• _MATERIAL TO PROCESS_
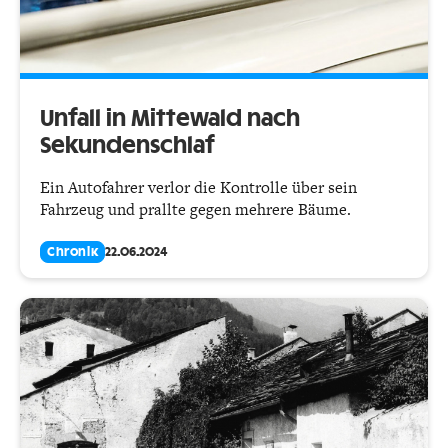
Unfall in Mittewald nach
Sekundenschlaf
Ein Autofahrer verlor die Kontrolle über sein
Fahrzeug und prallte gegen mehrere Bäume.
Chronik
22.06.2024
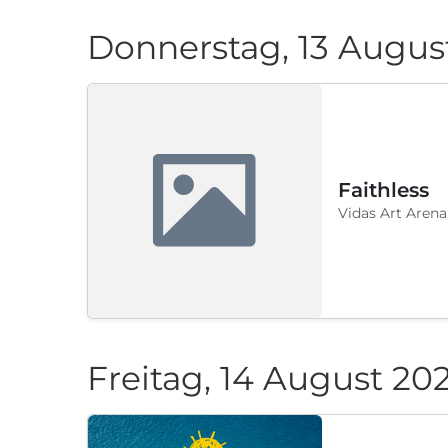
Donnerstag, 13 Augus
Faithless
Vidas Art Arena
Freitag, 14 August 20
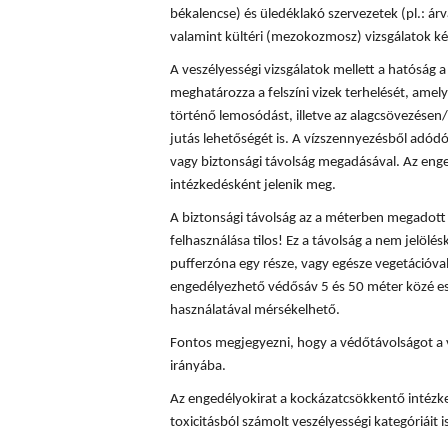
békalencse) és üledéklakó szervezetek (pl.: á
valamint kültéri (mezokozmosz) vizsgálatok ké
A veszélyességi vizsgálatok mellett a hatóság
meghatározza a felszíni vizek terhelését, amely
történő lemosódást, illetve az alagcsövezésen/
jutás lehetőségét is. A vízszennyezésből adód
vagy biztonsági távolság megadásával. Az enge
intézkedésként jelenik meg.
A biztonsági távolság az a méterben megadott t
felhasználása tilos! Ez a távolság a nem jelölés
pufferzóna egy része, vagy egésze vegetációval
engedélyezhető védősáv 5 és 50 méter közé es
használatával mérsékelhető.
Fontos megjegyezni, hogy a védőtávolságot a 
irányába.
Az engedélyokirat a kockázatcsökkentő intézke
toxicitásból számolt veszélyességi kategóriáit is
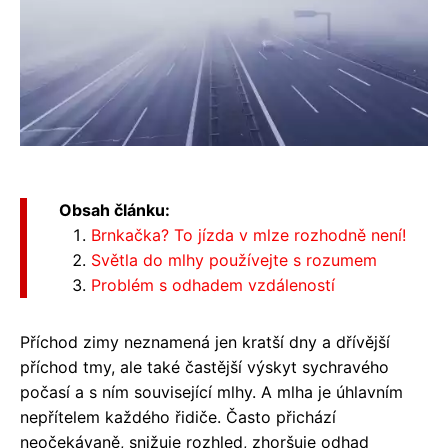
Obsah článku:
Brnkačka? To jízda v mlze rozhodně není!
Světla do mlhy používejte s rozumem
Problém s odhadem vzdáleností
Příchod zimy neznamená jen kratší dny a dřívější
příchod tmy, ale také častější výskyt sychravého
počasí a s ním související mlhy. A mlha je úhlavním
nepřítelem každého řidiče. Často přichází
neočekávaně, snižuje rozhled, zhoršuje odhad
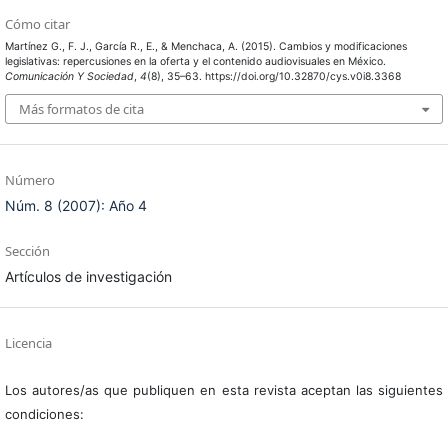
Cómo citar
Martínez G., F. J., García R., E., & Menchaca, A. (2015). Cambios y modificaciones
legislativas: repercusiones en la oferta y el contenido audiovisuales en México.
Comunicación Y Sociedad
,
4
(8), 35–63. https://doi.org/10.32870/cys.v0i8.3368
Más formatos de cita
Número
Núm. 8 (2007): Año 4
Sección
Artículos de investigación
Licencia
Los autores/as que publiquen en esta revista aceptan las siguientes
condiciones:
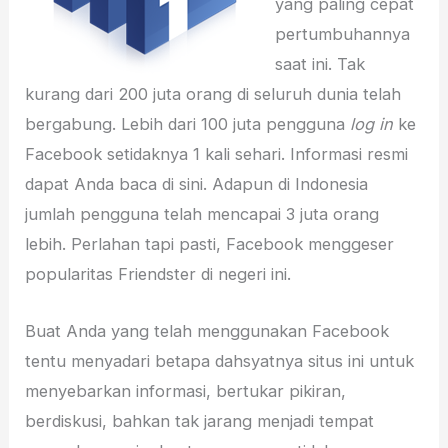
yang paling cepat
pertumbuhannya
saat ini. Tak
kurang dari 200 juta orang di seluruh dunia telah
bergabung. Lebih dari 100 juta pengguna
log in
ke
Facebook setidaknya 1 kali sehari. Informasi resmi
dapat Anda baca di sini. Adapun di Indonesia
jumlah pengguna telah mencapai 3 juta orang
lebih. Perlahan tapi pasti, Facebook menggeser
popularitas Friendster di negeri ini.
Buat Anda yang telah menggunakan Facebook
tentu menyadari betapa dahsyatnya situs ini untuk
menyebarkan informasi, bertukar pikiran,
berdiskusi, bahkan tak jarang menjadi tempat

• _BRIEF_
Number of lines above with the word "veszélyességi": supply it alone.

• _RESULT OF THIS EXERCISE_
2